Bradford County’s last day with a full-time county manager was Dec. 31. It’s unclear if or when the county will look for or have a new one.
The county’s five commissioners are set to discuss the position during their meeting Monday. But they and county staff are unsure whether it needs to be filled, what the parameters of a candidates’ search should be and or how much the role should be paid.
“Until we know what the board is looking for, and how the process to implement that works – I can’t imagine developing a timeline without that,” said Will Sexton, the Bradford County attorney and interim county manager.
Sexton assumed the interim manager’s position Jan. 4, putting him in charge of Bradford’s day-to-day operations, its nine departments and a $54.7 million annual budget. He replaced Rachel Rhoden, who had served as the county’s manager between July and December.
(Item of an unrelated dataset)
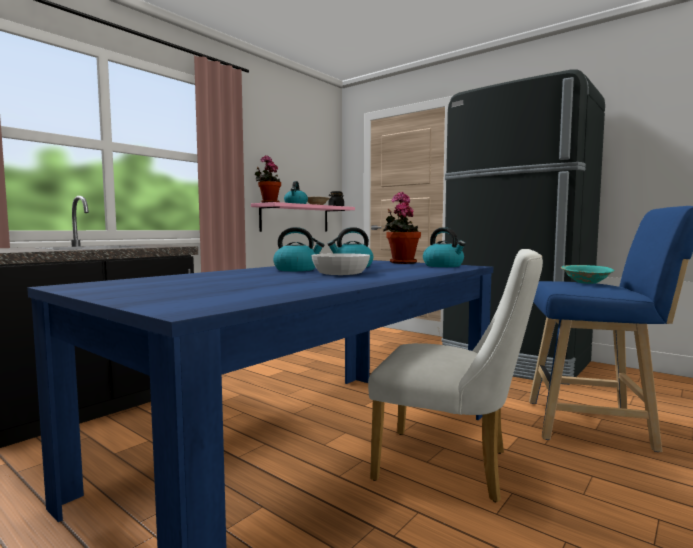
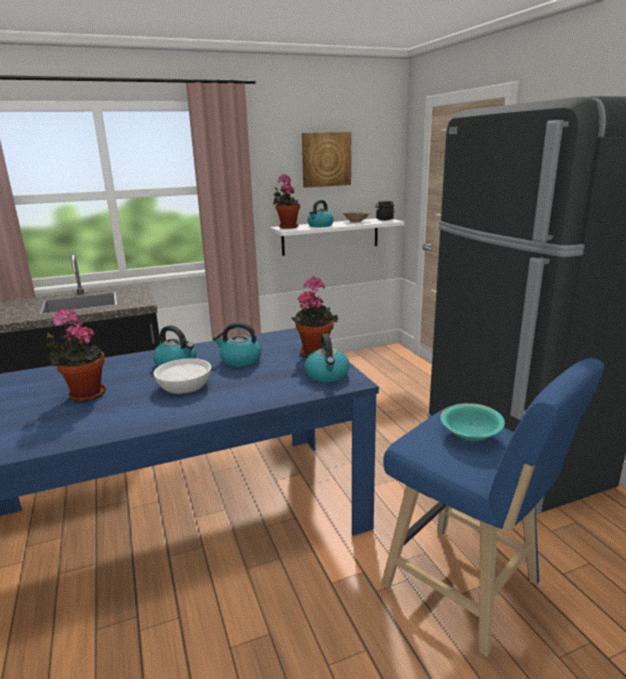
camera: 30 degrees right, 15 degrees up
(249, 280) = (84, 394): none -> potted plant
(292, 151) = (326, 159): none -> picture
(295, 218) = (330, 236): pink shelf -> white shelf
(453, 466) = (259, 583): white chair -> none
Rhoden had been interim county manager the prior six months – a time, of course, when the coronavirus pandemic engulfed the world – and after having been deputy manager under Brad Carter, who was Bradford’s full-time manager for 12 years until retiring in December 2019.
Rhoden this month started a job within the county clerk’s office. She was earning just over $59,000 a year as county manager – or $10,000 less than Carter’s annual salary, Sexton said. Carter’s tenure was likely what contributed to the salary discrepancy, Sexton said.
The lack of a permanent manager comes as county governments across the state and nation have become critical to the distribution of vaccines amid the pandemic.
District 5 Commissioner Diane Andrews said she plans Monday to introduce a motion calling on the commission to begin looking for a full-time replacement for Carter. Andrews said the county manager’s role was “a very vital part that we need to fill as soon as possible.”
The commission discussed the position on Jan. 11 after hearing status reports about the county’s departments. Chairman Chris Dougherty was unsure whether to search for a new manager.
“We have people that are in the right positions to make management decisions and run autonomously enough for us to be able to stay abreast of what’s going on,” Dougherty said during the meeting.
Dougherty said he wants the search postponed for six months, after which the commission could decide if more oversight was needed.
“They do a very good job at reporting back to us and giving us the information that we need,” Dougherty said of the department heads. “If it’s not broken, let’s not try to fix it.”
However, Andrews and Commissioners Carolyn Spooner and Danny Riddick each said the county would be better served with a full-time manager overseeing its daily functions. Commissioner Kenny Thompson didn’t comment on the search during the meeting.
“That position is critical to our county,” Spooner said. “It’s important for us to move forward with defining that role responsibility and filling that position as soon as we can.”
Andrews said in an interview that a delay could harm the county. She cited her past experience of seeing staff unable to function well as a warden within the Florida Department of Corrections.
“You’re going to wear your staff down,” Andrews said. “It’s very easy to miss something that’s super vital and important because you’re carrying someone else’s job.”
Andrews, who was elected in November, said Rhoden was particularly effective in appropriating government funding, something the commissioner hopes her replacement can continue.
The commissioner also hopes to amend what she considers a fault during Rhoden’s tenure: salary. Andrews said the next manager’s starting salary should be $85,000. That would be in line with other Florida counties of Bradford’s size (pop. 28,201), she said.
Chris Holley, a former executive director of the Florida Association of Counties and a previous manager for five cities and counties, said the earliest Bradford could hire a new manager would be six months, especially given there’s not even a job listing already out. That would give the county time to set the criteria, advertise the position and interview finalists, Holley said.
With counties operating on fiscal years starting in October, he cautioned against waiting too much longer than that.
“Anything longer than six months, you start running into that cycle of things where that transition can become more difficult,” Holley said.
“When your system is missing a major link, you’re going to feel it eventually,” she said. “I don’t want to see that happen to Bradford County.”